## PROBLEM STATEMENT
Find the lines below that contain "center" and tally them. Return only the total.

## RECORDS
Segment Open

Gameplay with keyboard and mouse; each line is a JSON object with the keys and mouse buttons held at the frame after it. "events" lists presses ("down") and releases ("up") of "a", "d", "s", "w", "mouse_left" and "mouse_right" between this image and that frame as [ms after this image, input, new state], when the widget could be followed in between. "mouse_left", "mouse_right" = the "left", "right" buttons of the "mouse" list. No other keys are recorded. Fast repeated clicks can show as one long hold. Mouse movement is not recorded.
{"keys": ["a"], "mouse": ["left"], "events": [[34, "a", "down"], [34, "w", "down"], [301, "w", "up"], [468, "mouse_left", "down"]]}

Segment Closed
Segment Open

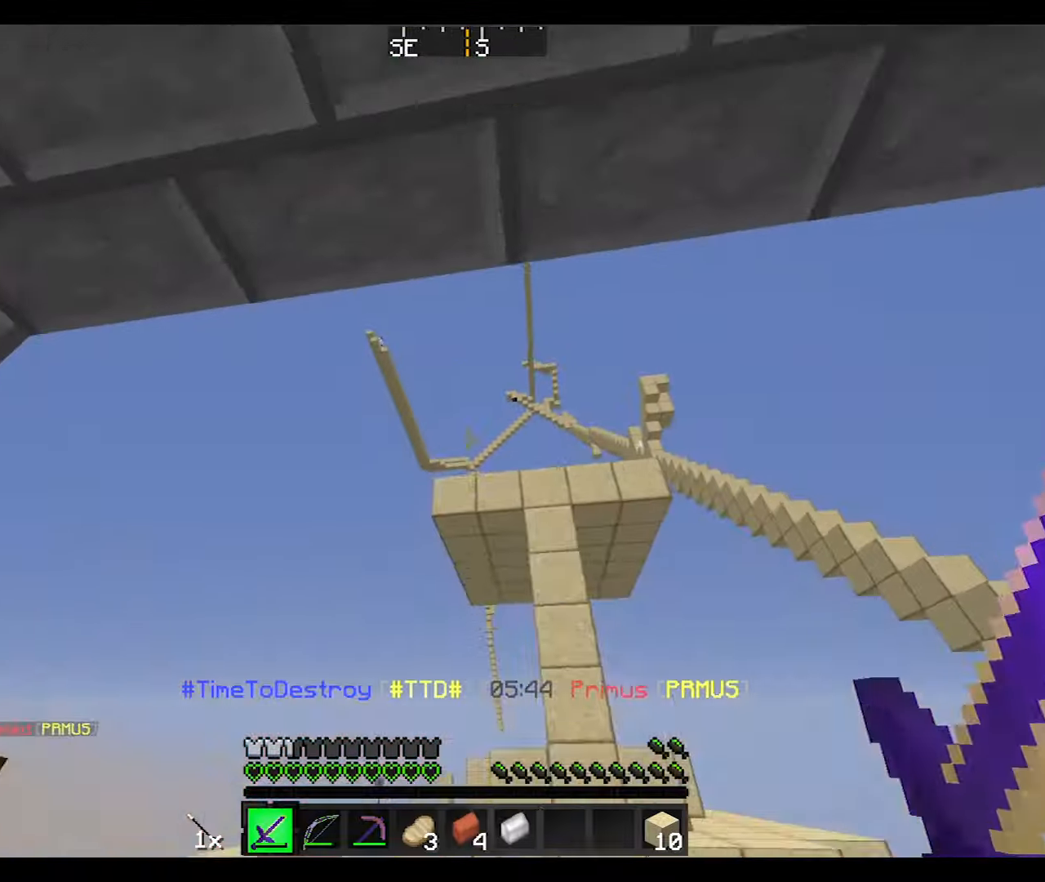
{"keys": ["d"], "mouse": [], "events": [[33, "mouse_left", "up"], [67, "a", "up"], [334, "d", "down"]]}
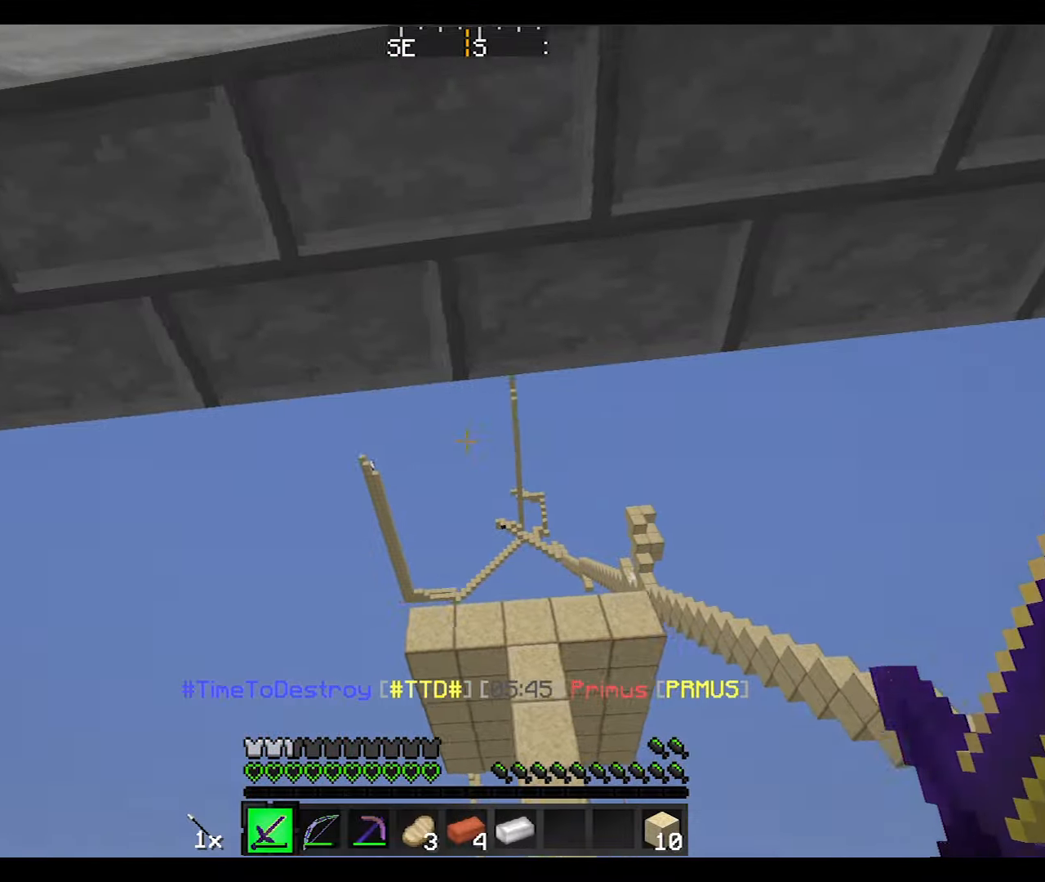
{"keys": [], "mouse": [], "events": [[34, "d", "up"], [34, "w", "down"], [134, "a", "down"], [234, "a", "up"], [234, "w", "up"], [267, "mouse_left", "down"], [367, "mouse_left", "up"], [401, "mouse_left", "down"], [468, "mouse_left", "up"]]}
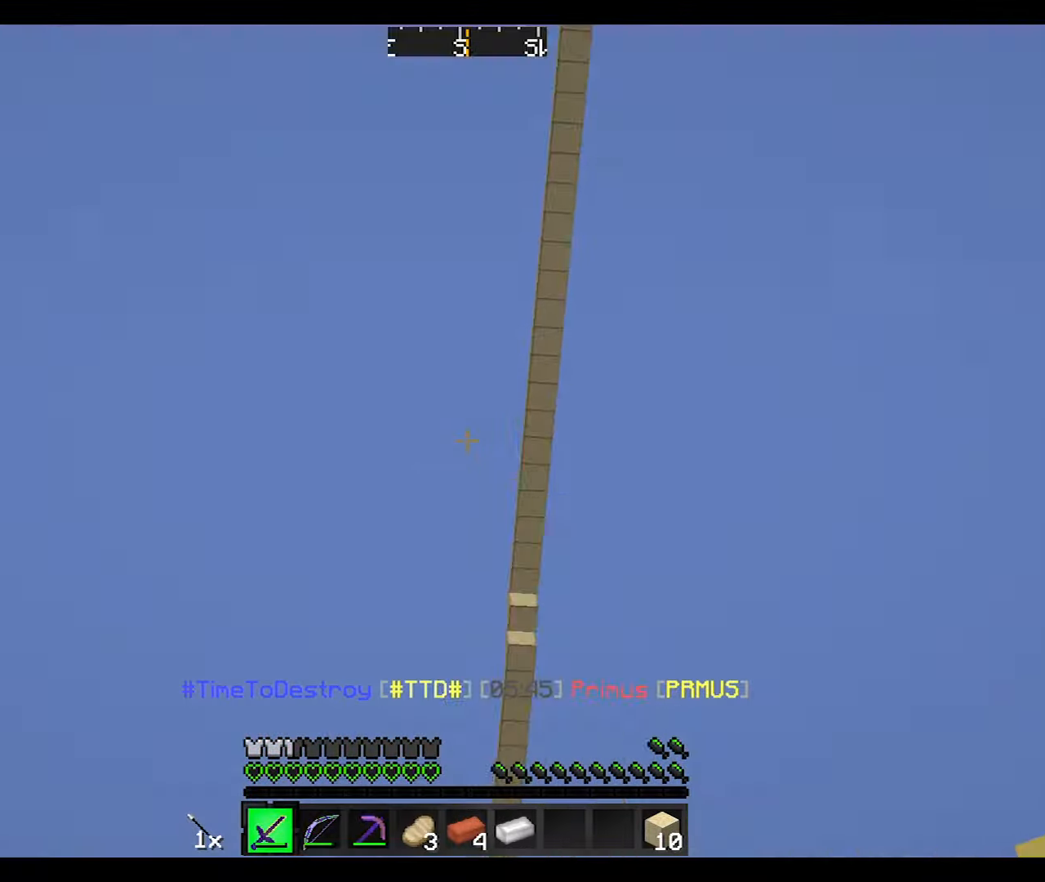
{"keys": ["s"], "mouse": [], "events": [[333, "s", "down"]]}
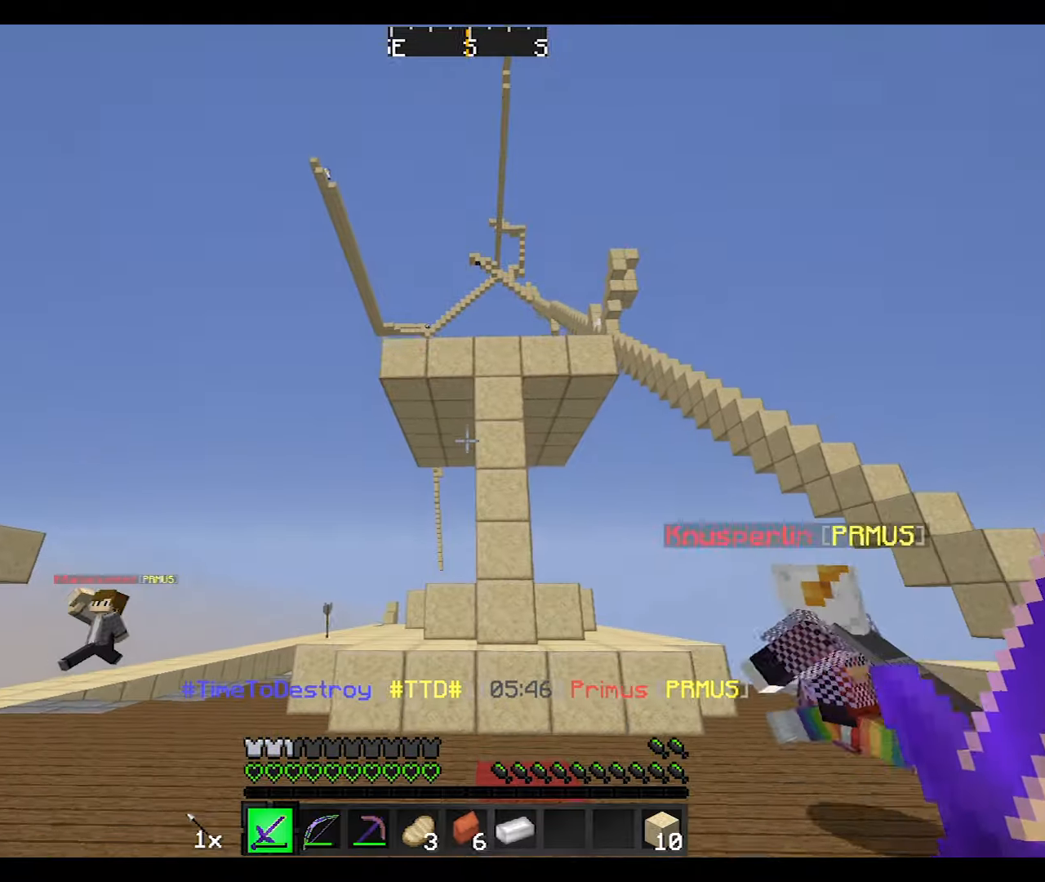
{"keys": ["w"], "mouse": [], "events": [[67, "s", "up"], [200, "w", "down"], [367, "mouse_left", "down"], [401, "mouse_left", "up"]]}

Segment Closed
Segment Open

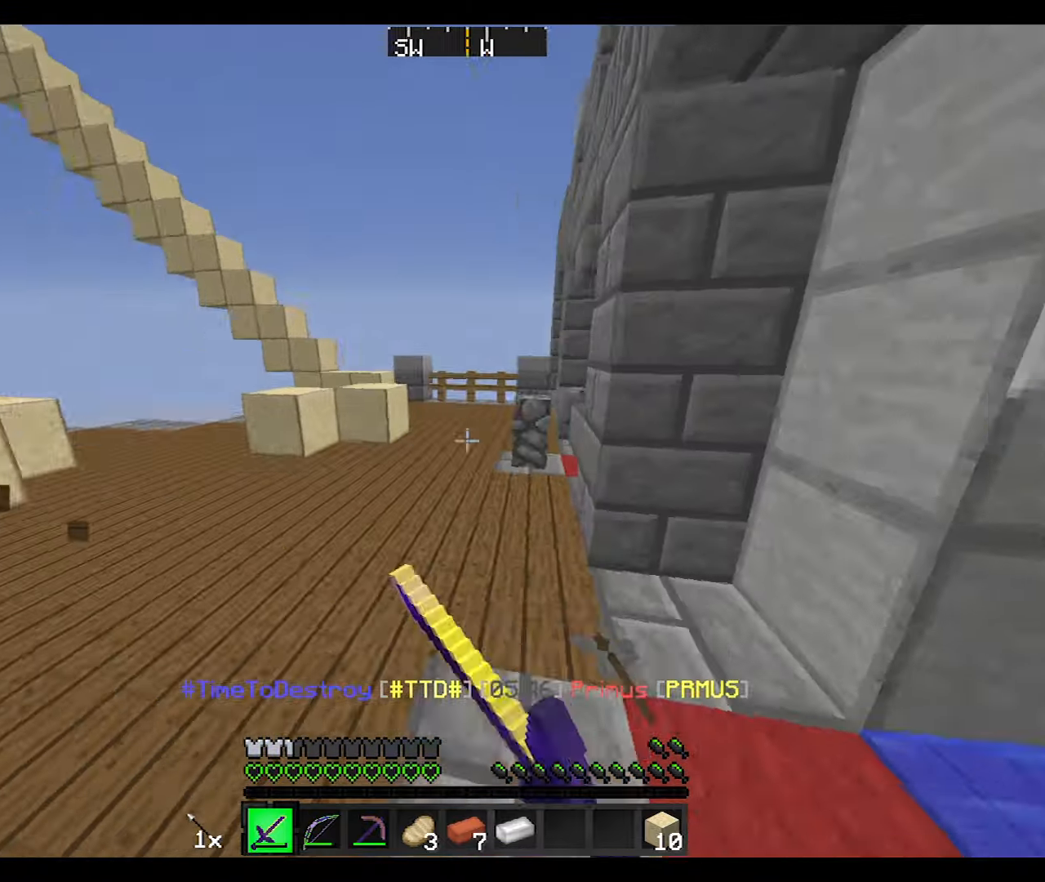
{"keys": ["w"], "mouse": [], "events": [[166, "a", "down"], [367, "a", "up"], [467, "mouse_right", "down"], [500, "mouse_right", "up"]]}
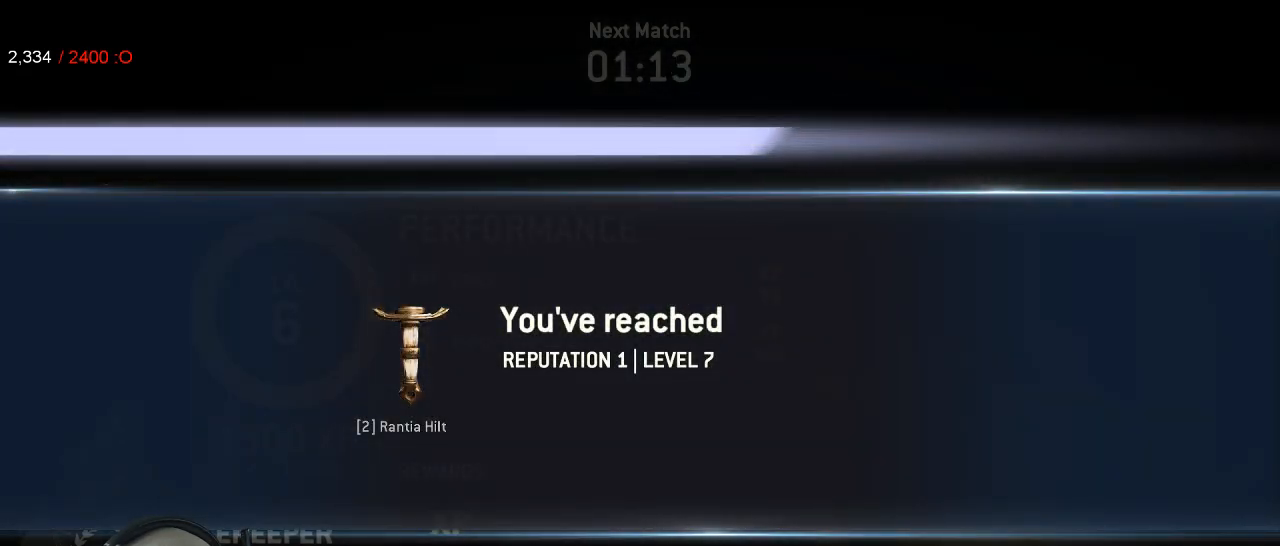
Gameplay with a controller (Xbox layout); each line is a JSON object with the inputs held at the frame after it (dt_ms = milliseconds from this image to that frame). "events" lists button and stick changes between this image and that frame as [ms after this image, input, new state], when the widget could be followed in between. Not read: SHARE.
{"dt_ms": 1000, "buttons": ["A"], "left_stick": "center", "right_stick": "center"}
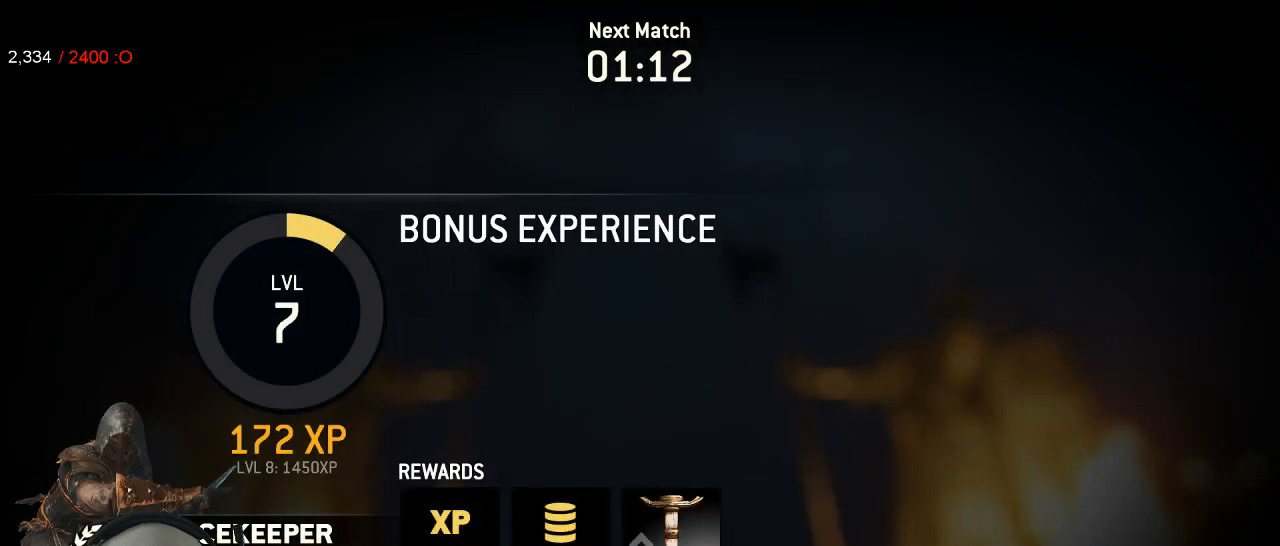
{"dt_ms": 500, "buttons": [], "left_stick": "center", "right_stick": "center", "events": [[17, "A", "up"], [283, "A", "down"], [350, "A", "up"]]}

Segment Closed

## RESULT FOR THIS EXERCISE
2